OpenAI has redefined what momentum and risk look like in the artificial intelligence arms race. In a rapid-fire series of announcements, the company unveiled partnerships involving staggering sums of money and cemented its place at the center of the next wave of machine learning infrastructure. It began with news that Nvidia plans to invest up to $100 billion to help OpenAI build data center capacity. A day later, OpenAI revealed an expanded deal with Oracle and SoftBank, scaling its “Stargate” project to a $400 billion commitment. These plans will require the amount of electricity needed to power more than 13 million U.S. homes, with the total buildout reaching 17 gigawatts. At roughly $50 billion per site, OpenAI’s projects add up to about $850 billion in spending.
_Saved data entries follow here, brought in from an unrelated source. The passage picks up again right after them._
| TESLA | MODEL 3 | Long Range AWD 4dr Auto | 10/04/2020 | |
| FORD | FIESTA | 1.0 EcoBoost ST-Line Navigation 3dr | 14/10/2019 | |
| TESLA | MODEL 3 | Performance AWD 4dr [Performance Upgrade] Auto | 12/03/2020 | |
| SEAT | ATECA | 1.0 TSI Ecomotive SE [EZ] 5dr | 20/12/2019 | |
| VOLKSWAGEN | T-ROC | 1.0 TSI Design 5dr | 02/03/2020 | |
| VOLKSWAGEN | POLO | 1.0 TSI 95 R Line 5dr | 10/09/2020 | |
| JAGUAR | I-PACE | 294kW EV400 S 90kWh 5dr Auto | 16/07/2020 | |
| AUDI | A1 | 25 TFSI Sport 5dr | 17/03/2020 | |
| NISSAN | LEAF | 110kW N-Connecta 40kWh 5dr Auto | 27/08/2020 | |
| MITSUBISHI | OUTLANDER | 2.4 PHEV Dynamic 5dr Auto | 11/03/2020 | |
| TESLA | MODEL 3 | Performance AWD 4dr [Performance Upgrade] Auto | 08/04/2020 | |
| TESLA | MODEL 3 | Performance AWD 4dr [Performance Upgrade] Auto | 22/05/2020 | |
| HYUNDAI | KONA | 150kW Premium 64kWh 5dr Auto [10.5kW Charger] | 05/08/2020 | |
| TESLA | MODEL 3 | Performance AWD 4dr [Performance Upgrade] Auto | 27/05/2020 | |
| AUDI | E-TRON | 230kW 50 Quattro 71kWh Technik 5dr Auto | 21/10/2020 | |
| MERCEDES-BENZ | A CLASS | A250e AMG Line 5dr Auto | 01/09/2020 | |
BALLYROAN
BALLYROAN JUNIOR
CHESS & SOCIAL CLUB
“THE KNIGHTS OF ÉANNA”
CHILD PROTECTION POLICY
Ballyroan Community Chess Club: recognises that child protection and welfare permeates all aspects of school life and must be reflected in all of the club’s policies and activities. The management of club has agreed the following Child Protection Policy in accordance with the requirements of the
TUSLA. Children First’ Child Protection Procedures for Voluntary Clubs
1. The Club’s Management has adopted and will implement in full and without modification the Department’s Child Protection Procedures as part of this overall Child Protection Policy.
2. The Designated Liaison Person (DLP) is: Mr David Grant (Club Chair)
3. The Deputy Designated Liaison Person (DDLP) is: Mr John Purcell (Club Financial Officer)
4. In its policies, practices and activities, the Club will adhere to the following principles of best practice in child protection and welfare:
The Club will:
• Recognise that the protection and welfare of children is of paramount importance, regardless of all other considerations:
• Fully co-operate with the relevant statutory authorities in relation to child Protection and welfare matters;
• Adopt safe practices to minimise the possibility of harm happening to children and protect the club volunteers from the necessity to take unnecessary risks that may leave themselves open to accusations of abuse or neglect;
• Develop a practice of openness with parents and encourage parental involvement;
OpenAI CEO Sam Altman acknowledged concerns about the market getting overheated but rejected the idea that the spending spree is overkill. “We are growing faster than any business I’ve ever heard of before,” he told CNBC, adding that a network of supercomputing facilities is what’s required to maximize the capabilities of AI. Altman said the biggest bottleneck for AI isn’t money or chips; it’s electricity. He has put money into nuclear companies because he sees their steady output as one of the only energy sources strong enough to meet AI’s enormous demand.
The Financial and Practical Challenges
Current financial projections show OpenAI is on track to generate $125 billion in revenue by 2029, but the buildout is full of execution risk. The company has been burning billions of dollars in cash and is fully reliant on outside capital to grow. Critics have warned of a bubble, pointing to how companies like Nvidia and Microsoft have added hundreds of billions of dollars in market value on the back of their ties with OpenAI. The system, they say, looks like a circular financing model where OpenAI’s partners invest in projects and then get paid back through chip sales and data center leases.
OpenAI CFO Sarah Friar said the company plans to build some of its own first-party infrastructure to become a “savvier operator” and strengthen its position in rate negotiations with vendors. She acknowledged that the buildout will take years to deliver and is dependent on energy and grid upgrades that remain uncertain. Friar said that because there’s “not enough compute to do all the things that AI can do,” a full ecosystem must come together to get it started.
The Race to Dominate the AI Ecosystem
History shows that breakthroughs in AI are driven by access to massive computing power, which is why companies such as OpenAI, Google, and Anthropic are all chasing scale. Accenture CEO Julie Sweet said she’s seeing an inflection point in enterprise adoption, noting that while companies are excited about the technology, most are not yet “AI-ready.” Ali Ghodsi, CEO of Databricks, said concerns about overbuilding miss the bigger picture, and his company has struck a formal integration deal with OpenAI to bring GPT-5 directly into its data tooling.
Despite the massive investments and breakneck growth, Altman has “mixed feelings” about taking the company public. He said he assumes OpenAI will someday be a public company, but he worries that being public could make long-term investments harder due to the need to meet Wall Street’s quarterly expectations. In a surprise move, OpenAI also acquired Jony Ive’s nascent devices startup for about $6.4 billion. While in Texas, Altman hinted at hardware that could reshape how people use computers in their everyday lives, saying that the breakthrough in AI creates the chance to invent an entirely new way of using them.
What The Author Thinks
OpenAI’s infrastructure push is not just about a company building data centers but about laying the physical foundation for a new era of AI-driven society. This move, with its unprecedented scale and reliance on a complex web of partnerships, signals that the company is aiming to be a foundational layer of the digital world, similar to how the internet infrastructure was built. This is an ambitious and high-risk strategy that could either cement OpenAI as a dominant, indispensable force or lead to a spectacular failure if demand, energy, or funding falls short of its ambitious vision. The future of AI is not just in the code, but in the power plants and physical land that will support it, and OpenAI seems determined to own it all.